New Orleans Anyone who follows politics closely has been waiting for the Gucci loafers to fall, and now that Trump finds himself as the presumptive nominee this self-funding talk is over and dead, as he realizes the general election is six months away, and it’s dialing for dollars, groveling for grub time for his campaign. The consensus price tag these days is $1 billion, so of course Trump, being a total high-low bargaining guy, says he is going to raise $1.5 billion, “no problem.”
Well, there are some problems with this, and they are the typical problems that Trump has been deriding for months of the campaign trail. The piper wants to be paid. There is no free lunch. Go to Wall Street for money and Wall Street in Trump-talk, “owns” you. In the past he accused both Hillary Clinton and Ted Cruz of being bought and sold. What will be the new Trump tune, especially now that we all know his price tag?
All signs are that the big bucks players on the Republican side will want their pound of flesh from Trump before they are willing to come in or they will stay on the sidelines which in these days of big money politics is the final death blow. The Koch Brothers who previously had pledged $900 million this cycle are now dangerously – and for all of us, depressingly — flirting with Hillary. Other big donors are also playing footsie on the issue. Adelson, the big donor from Vegas, is saying “anybody but Hillary,” which will likely be the banner many of them are forced to carry and that some Republican politicians are already belly flopping and crawling behind. Former Louisiana governor, abysmal presidential candidate, and currently unemployed Bobby Jindal, not surprisingly was one of the first to pledge fealty to Trump on the Hillary-will-be-worse caboose.
For all of us little people just trying to keep score it will be interesting to try to watch how far Trump will walk when money talks. He’s been claiming that the superrich, like himself, should pay more taxes? How many days will that position last? He has said he’s against the hedge fund tax dodge called “carried interest” that lets Wall Streeters keep billions from the taxman. How many minutes will that position last? He’s waffled around on the need to increase the minimum wage saying first, let’s go, then, oh no, and most recently as he starts going to his knees to beg for money, he’s saying, let someone else handle this, like the states.
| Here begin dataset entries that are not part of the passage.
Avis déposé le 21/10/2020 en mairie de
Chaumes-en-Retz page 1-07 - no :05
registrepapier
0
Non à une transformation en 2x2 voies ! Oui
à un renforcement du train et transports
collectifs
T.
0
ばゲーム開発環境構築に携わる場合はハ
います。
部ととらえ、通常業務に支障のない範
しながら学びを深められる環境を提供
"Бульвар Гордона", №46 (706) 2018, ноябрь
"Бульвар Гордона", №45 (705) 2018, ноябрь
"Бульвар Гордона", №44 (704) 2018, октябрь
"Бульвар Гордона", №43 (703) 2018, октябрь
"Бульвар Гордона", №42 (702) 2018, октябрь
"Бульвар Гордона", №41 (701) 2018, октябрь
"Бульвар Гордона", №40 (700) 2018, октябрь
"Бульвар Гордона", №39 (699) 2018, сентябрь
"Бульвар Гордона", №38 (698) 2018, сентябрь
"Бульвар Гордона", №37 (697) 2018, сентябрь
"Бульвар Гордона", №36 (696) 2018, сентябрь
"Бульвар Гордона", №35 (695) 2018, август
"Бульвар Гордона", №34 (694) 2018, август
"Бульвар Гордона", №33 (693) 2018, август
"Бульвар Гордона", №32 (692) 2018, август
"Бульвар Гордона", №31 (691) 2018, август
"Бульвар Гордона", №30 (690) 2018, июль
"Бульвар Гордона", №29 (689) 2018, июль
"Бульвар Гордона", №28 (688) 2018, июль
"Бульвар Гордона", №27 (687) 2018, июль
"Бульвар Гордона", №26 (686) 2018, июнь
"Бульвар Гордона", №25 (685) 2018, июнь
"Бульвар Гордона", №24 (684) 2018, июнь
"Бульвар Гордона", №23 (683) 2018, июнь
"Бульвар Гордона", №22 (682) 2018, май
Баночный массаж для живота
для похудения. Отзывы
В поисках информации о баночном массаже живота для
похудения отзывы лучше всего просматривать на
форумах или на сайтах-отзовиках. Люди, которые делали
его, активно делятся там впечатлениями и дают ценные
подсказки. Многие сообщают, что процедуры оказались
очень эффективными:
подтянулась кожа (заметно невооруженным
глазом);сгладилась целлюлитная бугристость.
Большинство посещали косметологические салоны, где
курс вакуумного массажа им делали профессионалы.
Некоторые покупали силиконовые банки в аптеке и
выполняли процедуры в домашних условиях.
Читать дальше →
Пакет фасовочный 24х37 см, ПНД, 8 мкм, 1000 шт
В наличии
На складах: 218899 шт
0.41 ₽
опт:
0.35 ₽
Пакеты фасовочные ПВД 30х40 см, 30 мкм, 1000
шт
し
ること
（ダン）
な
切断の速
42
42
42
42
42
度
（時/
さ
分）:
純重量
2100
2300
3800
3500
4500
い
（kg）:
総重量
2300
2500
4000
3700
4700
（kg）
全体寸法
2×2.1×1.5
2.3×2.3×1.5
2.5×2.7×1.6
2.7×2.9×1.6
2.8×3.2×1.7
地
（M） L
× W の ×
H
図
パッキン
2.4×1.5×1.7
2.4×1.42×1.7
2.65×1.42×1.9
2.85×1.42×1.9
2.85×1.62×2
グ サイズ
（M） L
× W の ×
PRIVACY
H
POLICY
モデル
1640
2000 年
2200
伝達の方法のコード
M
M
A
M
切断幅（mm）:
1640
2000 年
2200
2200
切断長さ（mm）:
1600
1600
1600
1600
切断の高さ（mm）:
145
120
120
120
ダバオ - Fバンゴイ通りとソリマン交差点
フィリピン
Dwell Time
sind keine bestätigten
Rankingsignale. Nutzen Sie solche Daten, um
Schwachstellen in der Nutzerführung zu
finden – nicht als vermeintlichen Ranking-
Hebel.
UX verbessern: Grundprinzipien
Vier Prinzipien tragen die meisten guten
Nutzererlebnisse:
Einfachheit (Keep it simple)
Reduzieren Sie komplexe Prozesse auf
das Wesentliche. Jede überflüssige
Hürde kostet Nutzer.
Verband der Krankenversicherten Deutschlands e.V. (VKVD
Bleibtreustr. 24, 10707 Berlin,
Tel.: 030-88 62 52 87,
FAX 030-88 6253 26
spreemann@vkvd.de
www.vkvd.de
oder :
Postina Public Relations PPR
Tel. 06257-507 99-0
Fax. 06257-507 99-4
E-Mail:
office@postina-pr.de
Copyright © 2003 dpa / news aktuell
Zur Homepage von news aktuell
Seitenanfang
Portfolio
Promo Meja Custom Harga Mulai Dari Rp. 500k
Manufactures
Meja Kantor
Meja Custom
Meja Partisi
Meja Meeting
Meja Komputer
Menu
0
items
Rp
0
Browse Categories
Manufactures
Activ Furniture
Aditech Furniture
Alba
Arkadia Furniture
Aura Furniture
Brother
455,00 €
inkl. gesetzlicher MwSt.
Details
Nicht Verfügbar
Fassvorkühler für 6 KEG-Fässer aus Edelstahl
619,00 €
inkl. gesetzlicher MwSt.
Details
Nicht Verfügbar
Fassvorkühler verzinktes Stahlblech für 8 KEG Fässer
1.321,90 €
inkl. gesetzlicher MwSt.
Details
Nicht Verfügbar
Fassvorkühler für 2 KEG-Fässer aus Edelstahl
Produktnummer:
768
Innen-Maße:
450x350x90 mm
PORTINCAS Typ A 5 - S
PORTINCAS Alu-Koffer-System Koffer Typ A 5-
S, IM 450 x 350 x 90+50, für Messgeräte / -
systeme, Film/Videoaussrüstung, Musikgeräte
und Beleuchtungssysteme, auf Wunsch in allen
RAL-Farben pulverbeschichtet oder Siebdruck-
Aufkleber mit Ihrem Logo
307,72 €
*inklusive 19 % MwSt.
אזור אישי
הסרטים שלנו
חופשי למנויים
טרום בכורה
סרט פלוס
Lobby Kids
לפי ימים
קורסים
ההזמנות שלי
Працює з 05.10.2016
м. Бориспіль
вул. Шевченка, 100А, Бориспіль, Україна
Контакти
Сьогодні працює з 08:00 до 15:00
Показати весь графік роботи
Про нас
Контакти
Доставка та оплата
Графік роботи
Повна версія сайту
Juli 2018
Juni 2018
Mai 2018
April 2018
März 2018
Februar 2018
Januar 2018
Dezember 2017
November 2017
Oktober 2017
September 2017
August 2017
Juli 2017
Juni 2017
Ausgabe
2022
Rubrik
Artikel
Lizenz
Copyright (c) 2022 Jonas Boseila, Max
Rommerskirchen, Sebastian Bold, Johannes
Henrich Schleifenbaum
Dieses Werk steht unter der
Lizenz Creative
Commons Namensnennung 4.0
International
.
Some signals are pretty powerful as he gets ready to flip the switch from populist disrupter to the new “I’m one of youse” stance with Wall Street and the one-percenters he needs to deliver him money. He has appointed a former Goldman Sachs, Wall Street vet, investment banker, and film financier to head his campaign finance committee to get the game going.
As Trump has said countless times. They won’t give you money for nuthin,’ they’ll all want sumthin.’ Explaining his own contributions to the Clintons’ in the past, he says, politics is “transactional.”
It hasn’t been pretty so far, but this next round will really be ugly.